It has been a hectic year for men's tennis.
Yes, it ended with the same guy on top as it had begun, Novak Djokovic, but the rungs just beneath him shifted quite dramatically over 2012, with Nadal, the second-ranked player in January now fourth-ranked, Federer having moved up to his place and Andy Murray ending the year one rank higher than he did 2011, at world No. 3.
It was perhaps the story of the Big Four yet again in 2012, and while they made up much of the tennis headlines, again there were also interesting side notes—one of which caught the headlines in capital letters for a day, at least.
So, in no particular order of importance, here are the key milestones of a defining year of men's tennis:
1) Rafael Nadal Wins His Seventh, Record Breaking, French Open
As it had been expected and maybe overly eagerly fore-appraised, it finally happened—Rafael Nadal got over the record six-title tilt of Bjorn Borg in another sublimely dominant fortnight in Paris.

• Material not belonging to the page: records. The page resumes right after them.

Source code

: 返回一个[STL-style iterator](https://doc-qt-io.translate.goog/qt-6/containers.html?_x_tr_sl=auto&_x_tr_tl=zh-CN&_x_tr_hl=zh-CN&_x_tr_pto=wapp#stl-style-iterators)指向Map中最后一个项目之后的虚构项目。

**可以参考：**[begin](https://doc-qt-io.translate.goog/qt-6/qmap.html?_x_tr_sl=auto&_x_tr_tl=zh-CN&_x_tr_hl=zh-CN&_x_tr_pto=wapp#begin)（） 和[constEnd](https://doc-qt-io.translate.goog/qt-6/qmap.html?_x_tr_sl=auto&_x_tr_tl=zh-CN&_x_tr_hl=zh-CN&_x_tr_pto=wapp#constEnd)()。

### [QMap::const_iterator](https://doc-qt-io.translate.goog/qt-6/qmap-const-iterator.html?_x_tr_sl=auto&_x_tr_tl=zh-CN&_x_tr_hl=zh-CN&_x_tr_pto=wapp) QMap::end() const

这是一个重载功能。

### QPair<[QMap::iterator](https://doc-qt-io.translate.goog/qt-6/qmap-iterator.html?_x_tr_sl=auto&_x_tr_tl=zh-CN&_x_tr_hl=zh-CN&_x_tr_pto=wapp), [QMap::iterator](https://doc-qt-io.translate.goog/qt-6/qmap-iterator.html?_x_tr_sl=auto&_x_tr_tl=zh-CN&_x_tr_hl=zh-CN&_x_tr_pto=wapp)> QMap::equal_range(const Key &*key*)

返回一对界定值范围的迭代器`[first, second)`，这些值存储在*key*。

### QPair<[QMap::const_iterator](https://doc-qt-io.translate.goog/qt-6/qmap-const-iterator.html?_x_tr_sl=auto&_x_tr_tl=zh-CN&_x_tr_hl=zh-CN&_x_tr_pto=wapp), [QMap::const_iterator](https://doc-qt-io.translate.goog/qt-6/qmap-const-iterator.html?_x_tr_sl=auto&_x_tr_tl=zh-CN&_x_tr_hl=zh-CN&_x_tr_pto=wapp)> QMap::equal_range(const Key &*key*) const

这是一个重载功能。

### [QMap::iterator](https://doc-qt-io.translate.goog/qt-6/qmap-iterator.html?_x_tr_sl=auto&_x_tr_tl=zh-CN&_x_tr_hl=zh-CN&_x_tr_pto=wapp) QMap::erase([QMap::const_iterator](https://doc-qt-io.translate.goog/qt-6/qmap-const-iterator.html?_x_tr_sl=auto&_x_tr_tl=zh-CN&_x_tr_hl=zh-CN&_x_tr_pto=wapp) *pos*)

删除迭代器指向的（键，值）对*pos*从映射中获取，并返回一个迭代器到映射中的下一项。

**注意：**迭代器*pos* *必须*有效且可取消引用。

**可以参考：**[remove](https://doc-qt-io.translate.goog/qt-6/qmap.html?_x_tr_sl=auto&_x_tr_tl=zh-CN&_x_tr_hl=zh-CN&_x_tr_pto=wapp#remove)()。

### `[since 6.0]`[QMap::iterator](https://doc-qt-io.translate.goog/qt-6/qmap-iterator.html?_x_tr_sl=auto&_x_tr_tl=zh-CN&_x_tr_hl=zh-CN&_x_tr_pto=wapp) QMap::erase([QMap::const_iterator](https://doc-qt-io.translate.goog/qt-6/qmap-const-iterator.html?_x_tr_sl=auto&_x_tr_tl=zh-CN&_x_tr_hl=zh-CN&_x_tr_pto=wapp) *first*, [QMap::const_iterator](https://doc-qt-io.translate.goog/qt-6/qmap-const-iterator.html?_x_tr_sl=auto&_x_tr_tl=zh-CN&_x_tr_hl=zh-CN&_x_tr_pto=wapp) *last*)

He won his seventh French Open in eight years, and in setting a record that is unlikely to be broken for a long while maybe secured his all-time greatness on clay.
2) Roger Federer Captures Record-Equalling Title at Wimbledon
Rafa's seven titles at Paris left the tennis world in awe for a month after the French, although Roger Federer's achievement over the two weeks at London was in many ways no less great.

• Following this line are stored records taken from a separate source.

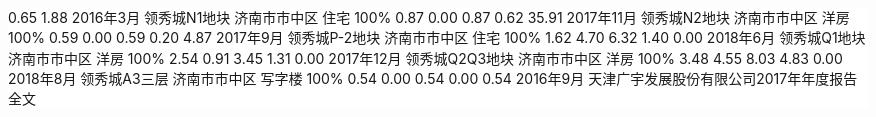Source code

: 0.65
1.88
2016年3月
领秀城N1地块
济南市市中区
住宅
100%
0.87
0.00
0.87
0.62
35.91
2017年11月
领秀城N2地块
济南市市中区
洋房
100%
0.59
0.00
0.59
0.20
4.87
2017年9月
领秀城P-2地块
济南市市中区
住宅
100%
1.62
4.70
6.32
1.40
0.00
2018年6月
领秀城Q1地块
济南市市中区
洋房
100%
2.54
0.91
3.45
1.31
0.00
2017年12月
领秀城Q2Q3地块
济南市市中区
洋房
100%
3.48
4.55
8.03
4.83
0.00
2018年8月
领秀城A3三层
济南市市中区
写字楼
100%
0.54
0.00
0.54
0.00
0.54
2016年9月
天津广宇发展股份有限公司2017年年度报告全文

It equaled Pete Sampras' feat at the All-England Club, and given the much more aleatory and hit-and-miss nature of grass court tennis, a statistic that may continue to be underestimated. That is, until Federer should break Sampras' record in 2013.
3) Andy Murray Wins Olympics and Maiden Grand Slam
The long-awaited triumph had been heralded by a long predicted anytime-now. Andy Murray defeated Roger Federer in a best-of-five set match, on grass, for the first time ever at the Olympics and backed it up with a gut-wrenching (for all the good reasons) victory in the US Open final over Novak Djokovic.
A maiden gold medal, and a maiden grand slam, to definitively break the four-year Grand Slam curse that had haunted him since his first Grand Slam final in 2008 (at the US Open which had been held just after the last Olympics, too).
4) Novak Djokovic Defends Year-End No. 1
Not for five years has the year-end No. 1 ranking been defended, and it was Djokovic who put an end to this unfriendly statistic.
The Serbian seems a cheerful and positive fellow, and certainly managed his several finals losses in 2012 well to clinch two big titles at the end of the year at Shanghai and London.
Whether he will maintain the marginal dominance he wields over the tennis world in 2013 is to be seen.
5) Andy Roddick's Retirement
Lastly, an obituary.
Andy Roddick's starry career finally came to an end in New York on the court which had witnessed his career apex, his only Grand Slam win in 2003.
It was a forehand out wide that was his last professional tennis shot, but as it is with these things his career will be measured instead by his 600 plus match wins, 32 career singles titles, that monstrous game-changing serve and most importantly, his personification of the American ethic of success through industry.